There are normally 4 options:
- Continue with the project at the current speed if resources and/or funding can be found
- Slow down the project by reducing resources and/or available funding
- Pause the project completely for an agreed period before restarting it in future
- Stop the project completely
To make these decisions quickly we use a 2-stage approach:
- Assess each project against a set of simple criteria and, where there are multiple projects, use a scoring mechanism to help with prioritisation (there is a list of criteria at the bottom of this article which, while not exhaustive, should be helpful)
- Once projects are prioritised, assess their ongoing viability and benefits against available resources and funding
As part of this consider whether it is possible to combine projects, share resources, reduce deliverables, or extend milestones. The end product should be a list of projects that are split into those that need to continue, those that can slow down or pause, and those that can stop. There may be grey areas so 2-3 iterations through the assessment is sometimes required. And do not be afraid to stop projects completely. Sometimes projects are only viable for a certain period and a previously strong business case may not survive a long delay. Difficult though the decision might be, particularly if significant investment has already been made (the “sunk cost fallacy”), sometimes stopping a project is the most beneficial thing that an organisation can do.
Working out which category your project should be in is the first step. Our next article will cover how to slow down, pause, or stop safely – with examples.
- Is there a regulatory deadline or requirement that must be met?

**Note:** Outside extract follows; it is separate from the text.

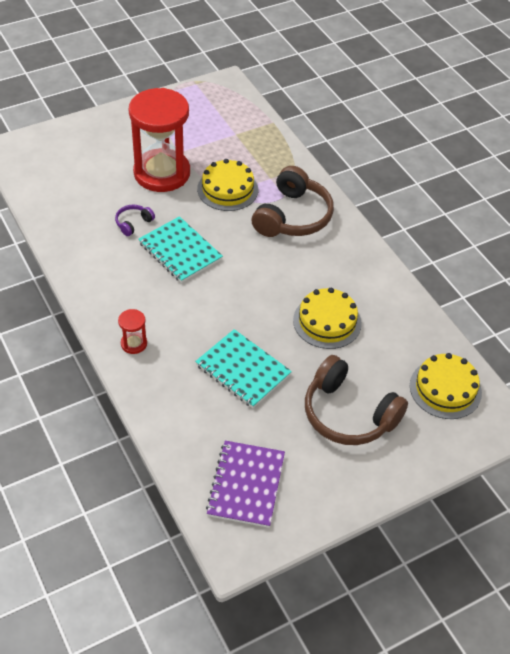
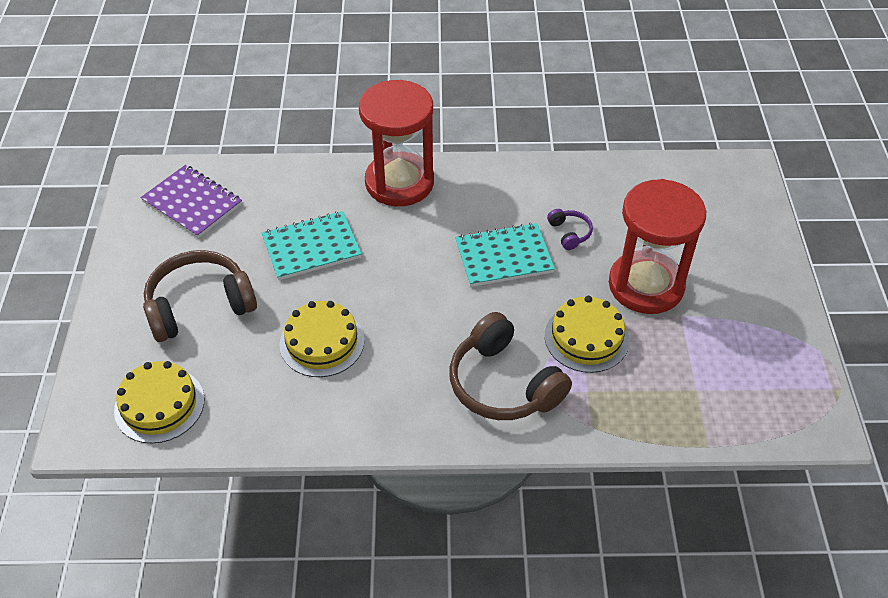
camera: 120 degrees right, 0 degrees up
red hourglass [118,309,147,354] -> red hourglass [359,80,434,206], size x2.50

- Is this project required to keep the business operating (e.g. replacement of a failing system, operational restructure)?
- Does this project provide any competitive advantage in the short, medium or long term?
- Does the project impact clients?
- Does the project impact staff or external partners?
- Is this project still viable if there is a delay or pause?
- Will the project cost be significantly increased if there is a delay or pause?
- Can there be a reduction or change in the scope of the project?
- Is there a risk of financial loss to the organisation?
- Is there the potential for reputational impact?